Us Weekly's newsstand sales shot up 47.3% to 745,887. In Touch's newsstand sales rose an astonishing 73.6% to 729,799. Time Inc.'s People fared well, with newsstand sales up 3.3% to 1.4 million. But American Media's Star continues to shed readers despite bringing in Us Weekly reinventor Bonnie Fuller. Its newsstand sales dropped 10.5% and overall circulation fell 6.3%. American Media's iconic National Enquirer, which is suffering through a long run of declines, also took a serious hit. Its newsstand sales dropped 17.4% and overall circulation fell 12.8%.

Still, thanks to the celeb mags, said John Harrington, publisher of New Single Copy newsletter, magazines' total newsstand sales fell just 0.3%: "That's the best performance in [about] eight years."

Among the losers: the leading lad titles. Its three big guns-Dennis Publishing's Maxim and Stuff and Emap's FHM-all posted significant newsstand sales declines.

FHM executives insisted its 7.1% newsstand decline is due to a delayed on-sale date of its February issue; ABC data did not contain issue-by-issue sales information. Maxim's newsstand sales fell 15.8%, but sibling title Stuff fared the worst. Newsstand sales fell 19.3%, and it failed to meet its rate base-the circulation guaranteed to advertisers.

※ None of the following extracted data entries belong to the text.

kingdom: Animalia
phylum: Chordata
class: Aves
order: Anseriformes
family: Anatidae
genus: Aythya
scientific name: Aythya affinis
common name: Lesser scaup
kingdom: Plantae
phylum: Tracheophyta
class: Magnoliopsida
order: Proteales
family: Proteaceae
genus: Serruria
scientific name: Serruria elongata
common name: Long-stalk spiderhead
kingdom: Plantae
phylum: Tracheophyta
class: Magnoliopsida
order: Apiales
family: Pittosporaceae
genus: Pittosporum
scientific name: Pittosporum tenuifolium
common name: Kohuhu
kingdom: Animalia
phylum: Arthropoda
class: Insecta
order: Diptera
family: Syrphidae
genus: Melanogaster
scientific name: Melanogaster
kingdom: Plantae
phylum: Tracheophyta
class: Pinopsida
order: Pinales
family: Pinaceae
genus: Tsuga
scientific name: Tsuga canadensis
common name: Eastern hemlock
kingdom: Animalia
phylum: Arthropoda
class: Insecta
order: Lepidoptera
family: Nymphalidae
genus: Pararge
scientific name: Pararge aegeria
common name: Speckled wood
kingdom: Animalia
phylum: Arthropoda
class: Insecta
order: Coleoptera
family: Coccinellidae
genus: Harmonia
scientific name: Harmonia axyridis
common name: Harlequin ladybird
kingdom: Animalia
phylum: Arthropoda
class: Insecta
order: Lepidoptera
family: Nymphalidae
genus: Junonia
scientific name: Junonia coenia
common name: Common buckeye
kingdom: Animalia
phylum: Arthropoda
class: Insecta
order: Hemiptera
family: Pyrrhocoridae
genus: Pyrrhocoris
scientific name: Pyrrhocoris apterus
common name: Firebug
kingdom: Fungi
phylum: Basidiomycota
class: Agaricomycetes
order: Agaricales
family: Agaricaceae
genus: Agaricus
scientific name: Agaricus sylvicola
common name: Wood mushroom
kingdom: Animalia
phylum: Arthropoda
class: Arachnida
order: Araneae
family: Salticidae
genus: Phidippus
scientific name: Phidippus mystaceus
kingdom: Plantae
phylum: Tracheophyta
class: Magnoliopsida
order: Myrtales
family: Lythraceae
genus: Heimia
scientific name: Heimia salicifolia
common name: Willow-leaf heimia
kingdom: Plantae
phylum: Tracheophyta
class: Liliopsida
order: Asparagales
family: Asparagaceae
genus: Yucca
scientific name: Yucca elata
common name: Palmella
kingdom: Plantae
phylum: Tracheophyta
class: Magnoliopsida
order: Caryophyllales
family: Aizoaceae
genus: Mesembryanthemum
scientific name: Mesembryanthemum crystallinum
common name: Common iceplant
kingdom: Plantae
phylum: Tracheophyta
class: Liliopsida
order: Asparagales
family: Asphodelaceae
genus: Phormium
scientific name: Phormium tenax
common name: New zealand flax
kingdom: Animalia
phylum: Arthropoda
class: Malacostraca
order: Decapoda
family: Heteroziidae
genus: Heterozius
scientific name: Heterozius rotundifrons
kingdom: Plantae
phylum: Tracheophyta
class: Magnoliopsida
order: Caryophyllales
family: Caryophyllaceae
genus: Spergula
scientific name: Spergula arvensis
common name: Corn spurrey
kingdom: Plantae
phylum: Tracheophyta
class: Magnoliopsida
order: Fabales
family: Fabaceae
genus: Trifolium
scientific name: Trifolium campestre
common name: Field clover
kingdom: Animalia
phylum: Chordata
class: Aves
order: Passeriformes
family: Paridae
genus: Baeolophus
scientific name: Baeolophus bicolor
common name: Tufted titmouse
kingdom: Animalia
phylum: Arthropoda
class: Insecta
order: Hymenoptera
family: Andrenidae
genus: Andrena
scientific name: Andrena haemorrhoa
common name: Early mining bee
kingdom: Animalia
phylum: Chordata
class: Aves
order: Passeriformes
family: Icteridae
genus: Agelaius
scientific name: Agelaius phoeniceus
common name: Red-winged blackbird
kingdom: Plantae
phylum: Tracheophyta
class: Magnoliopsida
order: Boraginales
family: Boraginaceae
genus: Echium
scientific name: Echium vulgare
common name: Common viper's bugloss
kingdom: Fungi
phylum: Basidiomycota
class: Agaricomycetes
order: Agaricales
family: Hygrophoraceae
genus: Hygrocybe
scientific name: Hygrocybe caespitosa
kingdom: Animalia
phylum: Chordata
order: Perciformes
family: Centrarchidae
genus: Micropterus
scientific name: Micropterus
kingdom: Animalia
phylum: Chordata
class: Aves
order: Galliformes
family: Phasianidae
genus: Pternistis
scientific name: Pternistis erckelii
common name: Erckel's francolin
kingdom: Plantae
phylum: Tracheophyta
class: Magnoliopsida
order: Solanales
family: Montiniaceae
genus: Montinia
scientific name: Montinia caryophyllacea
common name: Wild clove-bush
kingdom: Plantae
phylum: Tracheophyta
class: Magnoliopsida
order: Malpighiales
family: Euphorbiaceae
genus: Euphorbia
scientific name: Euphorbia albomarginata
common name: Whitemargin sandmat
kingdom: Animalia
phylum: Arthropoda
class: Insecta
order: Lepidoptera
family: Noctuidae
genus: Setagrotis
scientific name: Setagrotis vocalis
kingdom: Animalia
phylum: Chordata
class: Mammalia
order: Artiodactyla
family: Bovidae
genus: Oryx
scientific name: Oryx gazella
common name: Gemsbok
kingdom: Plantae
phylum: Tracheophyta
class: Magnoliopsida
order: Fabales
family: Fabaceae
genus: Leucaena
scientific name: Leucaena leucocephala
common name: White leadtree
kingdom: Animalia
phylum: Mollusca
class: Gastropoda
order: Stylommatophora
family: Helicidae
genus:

Elsewhere, results at the likes of Hearst Magazines' Cosmopolitan and Conde Nast Publications' Glamour and Lucky suggest twentysomething women are back buying magazines. (They're Us Weekly's target audience, too.) Glamour reversed recent declines by pumping up newsstand sales 9.2% to 972,769, and shopping title Lucky showed no signs of heat loss via newsstand gains of 15.6%. Hearst's Cosmo saw its single-copy sales rise 7.6% to just over 2 million.


Traditional women's service magazines remained challenged on the newsstands-with the notable exception of Hearst's Good Housekeeping, which eked out a 1.2% gain. But Bauer's First for Women, often considered a low-cost take on women's service, saw its newsstand sales rise 16% to 1.4 million.

Hearst's Esquire and Conde Nast's GQ both turned in solid performances, with sales rising 13.9% and 23.8% respectively. Indie shelter title Dwell and indie urban-lad title King made noise, posting double-digit newsstand increases and overall gains of 30.3% and 52.2%.

Other titles that missed making rate base included World Publication's Saveur and Garden Design; Hachette Filipacchi Media U.S.'s American Photo; Primedia's Motorcyclist; Taunton Press's Fine Cooking; and indies Delicious Living, Mary Engelbreit's Home Companion and Vegetarian Times.